A particle moves along x-axis with initial velocity $5\,m/s$. If acceleration a varies with time t as shown in a-t graph, then the velocity of the particle just after 4 second is

A. $ - 2.5\,m/s$
B. $10\,m/s$
C. $ - 1.25\,m/s$
D. $5\,m/s$

Answer 1

Hint: We know that the area under the acceleration time graph gives us the change in velocity(final velocity - initial velocity) under proper limits.
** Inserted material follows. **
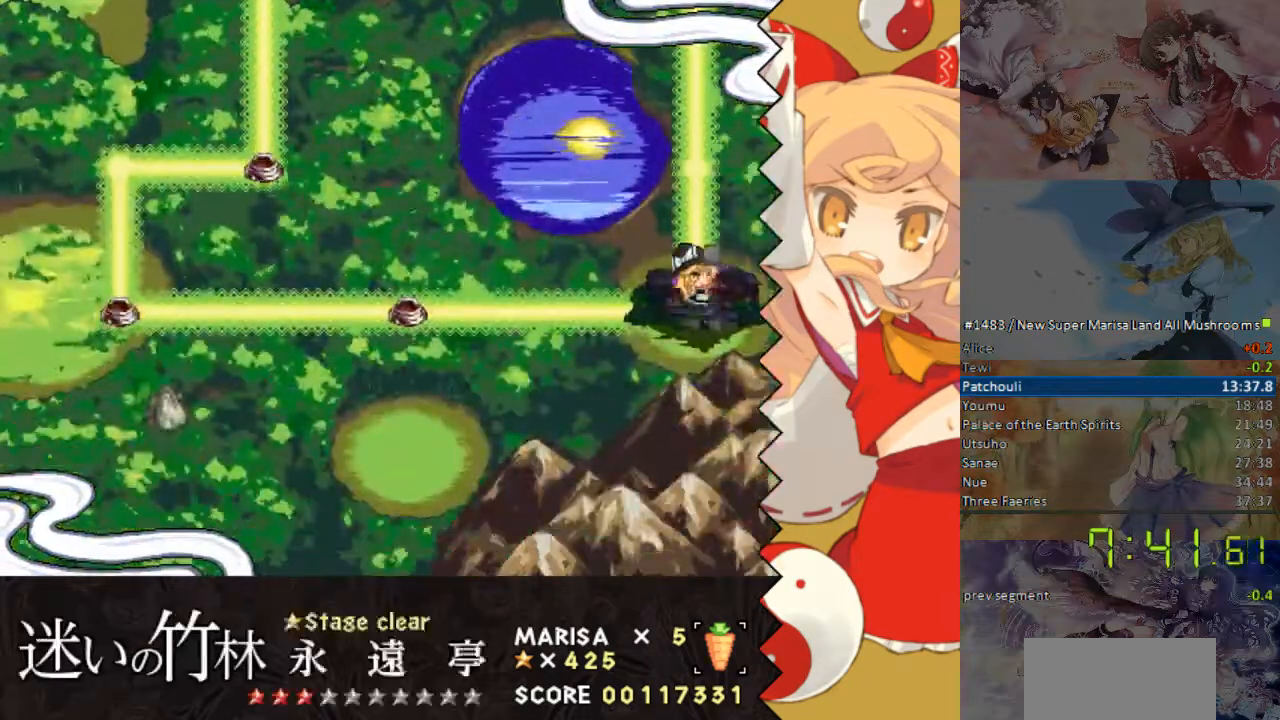
{"buttons": ["DPAD_UP"], "events": []}
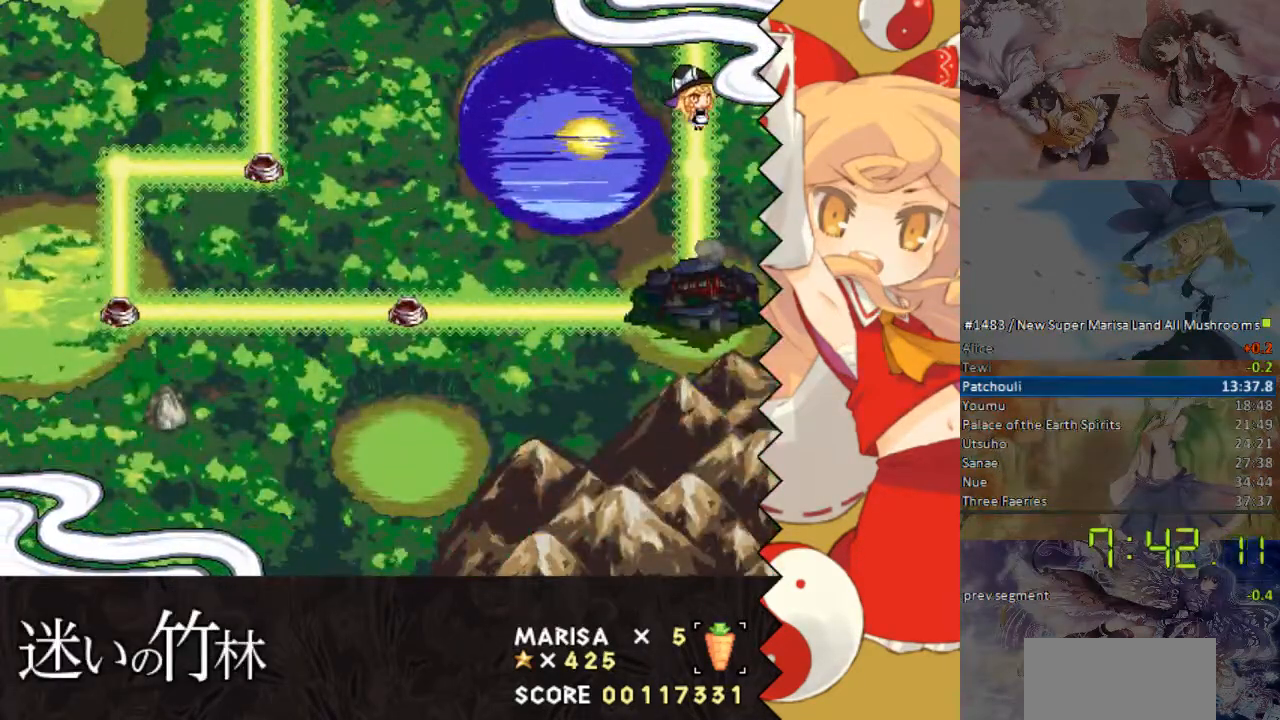
{"buttons": ["DPAD_UP"], "events": []}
If you find the area under the graph from zero to four seconds and add the value to the initial velocity, we will get the final velocity at 4 seconds.
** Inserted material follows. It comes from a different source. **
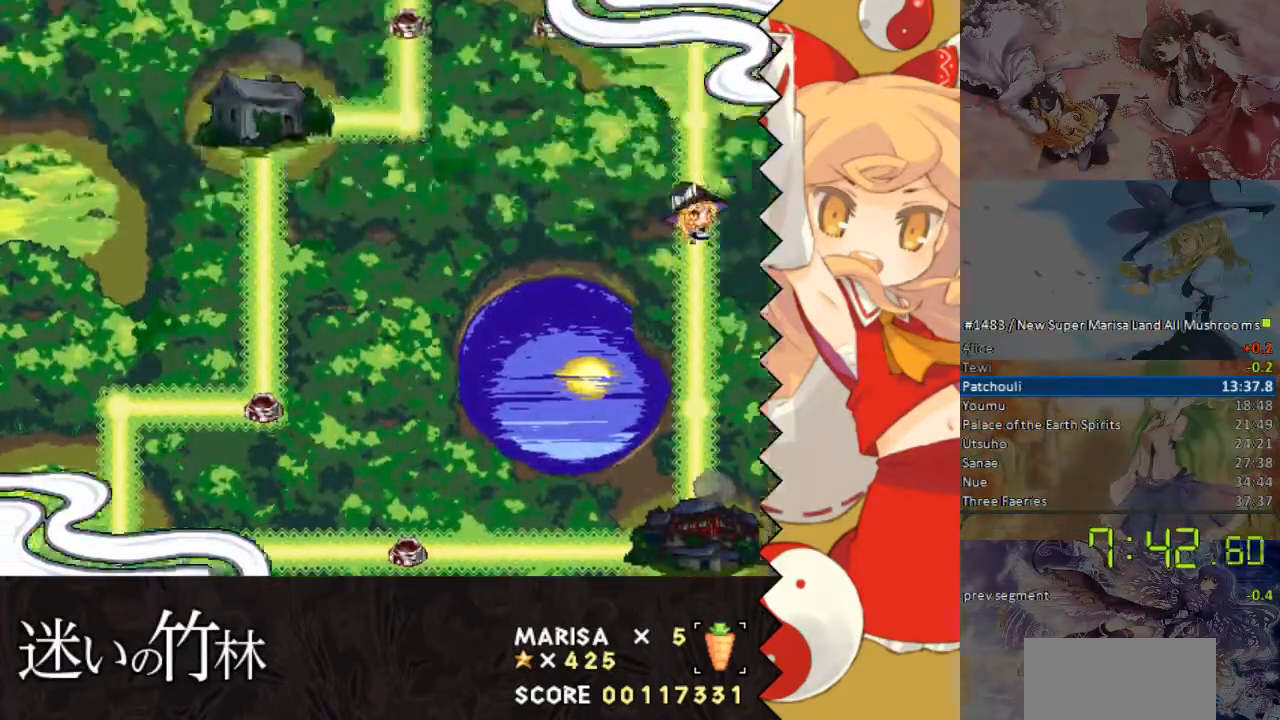
{"buttons": ["DPAD_UP"], "events": []}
Complete step by step answer:
It is given that a particle is moving along the x axis.
The initial velocity of the particle is given as
${v_o} = 5\,m/s$
We need to find the velocity of the particle at time
$t = 4\,s$
We know that the area under the acceleration time graph gives us the velocity.
So, if you find the total area under the curve from 0 to 4 seconds then we can find the final velocity.
Now let us calculate the area.
We can calculate the area of each section separately.
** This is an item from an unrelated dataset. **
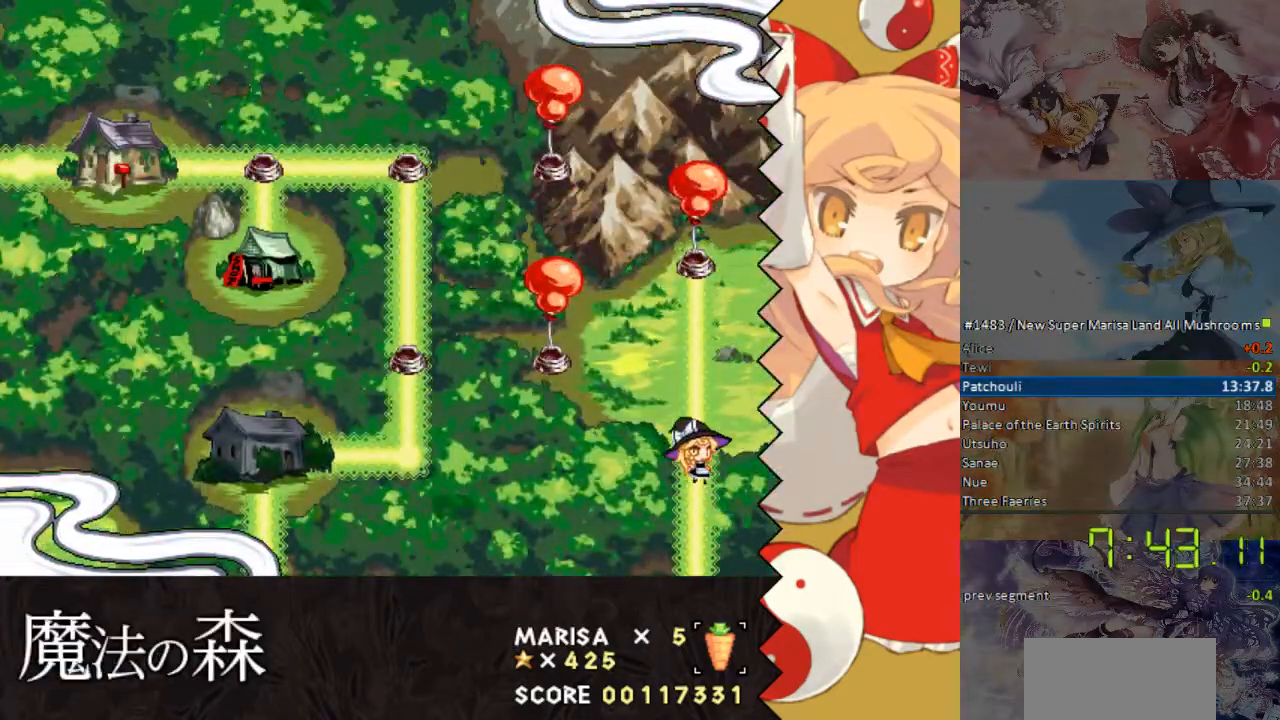
{"buttons": ["DPAD_UP"], "events": []}
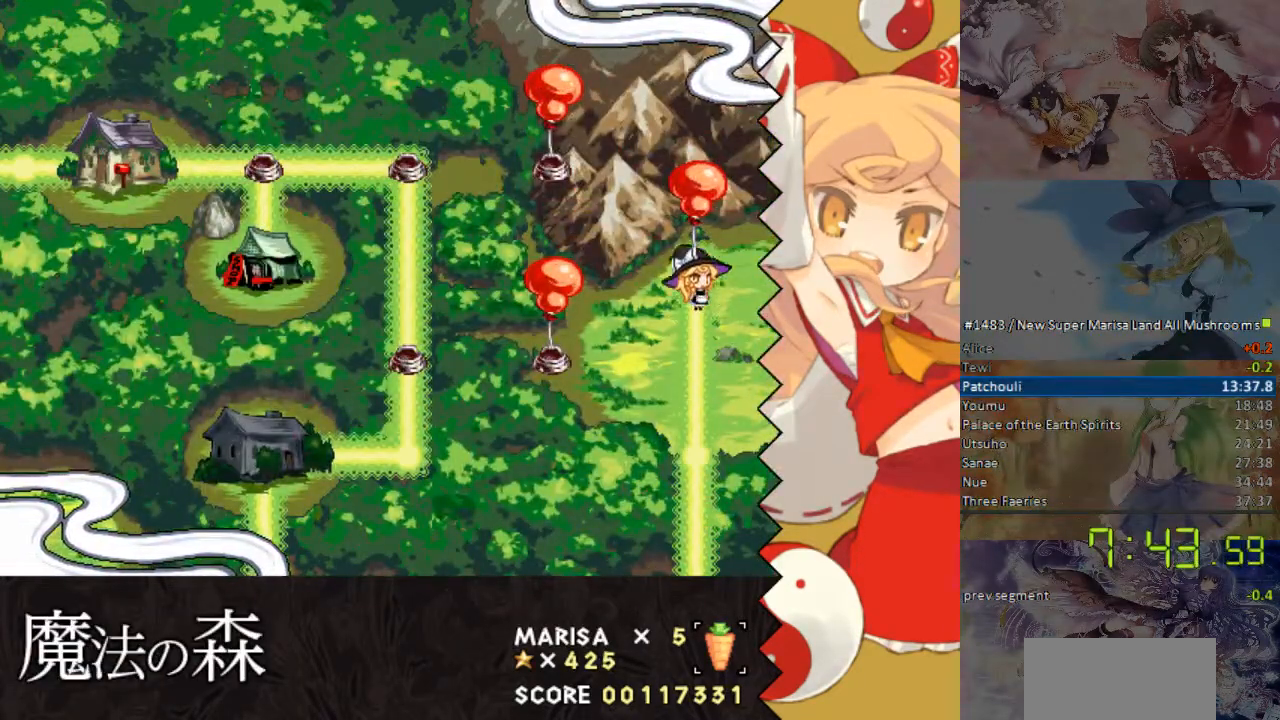
{"buttons": [], "events": [[167, "B", "down"], [285, "DPAD_UP", "up"], [318, "B", "up"]]}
Area p represents the area of a square.
We know that area is calculated as a product of length and breadth.
From the graph we can see that the length is $l = 5$
Breadth is $b = 1$
This area is $p = l \times b = 5$
Now the area q represents the area of a right-angled triangle.
Area of a right-angled triangle is half the base multiplied by the height.
Here we need to calculate the length of the base. Let the base be $x$. Then the base of the next triangle with area r will be $1 - x$ .
We can see that both these triangles q and r are similar because two angles are equal.
Hence, the ratio of corresponding sides will be the same.
$ \Rightarrow \dfrac{5}{x} = \dfrac{{10}}{{1 - x}}$
$ \Rightarrow 1 - x = 2x$
$ \Rightarrow x = \dfrac{1}{3}$
Now area of the triangle q is
$q = \dfrac{1}{2} \times 5 \times \dfrac{1}{3}$
Since base is x and height is 5.
$ \Rightarrow q = \dfrac{5}{6}$
Area of the second triangle is
$r = \dfrac{1}{2} \times 10 \times \dfrac{2}{3}$
Since, the base of this triangle is $1 - x = 1 - \dfrac{1}{3} = \dfrac{2}{3}$ and height is 10.
$ \Rightarrow r = \dfrac{{10}}{3}$
Area of the third triangle s is
$s = \dfrac{1}{2} \times 2 \times 10$
$ \Rightarrow s = 10$
If we add all these areas, we will get the change in velocity.
Here the areas r and s lie below the x axis. Since it is in the negative y direction, we need to take negative signs.
$ \Rightarrow \Delta v = p + q - r - s$
$ \Rightarrow \Delta v = 5 + \dfrac{5}{6} - \dfrac{{10}}{3} - 10$
$ \Rightarrow \Delta v = - 7.5$
The particle starts with an initial velocity ${v_o} = 5\,m/s$
So, at 4 seconds, the final velocity is
$ \Rightarrow v = {v_0} + \Delta v$
On substituting the values, we get.
$ \Rightarrow v = 5 - 7.5$
$ \Rightarrow v = - 2.5\,m/s$
This is the value of velocity just after 4 seconds.
Hence the correct answer is option A.

Note: Remember that while calculating the area we should take care of the quadrant in which the area lies. In the given graph the area from 2 seconds to 4 seconds lies in the negative y direction. So, we should subtract this area from the area about the x axis.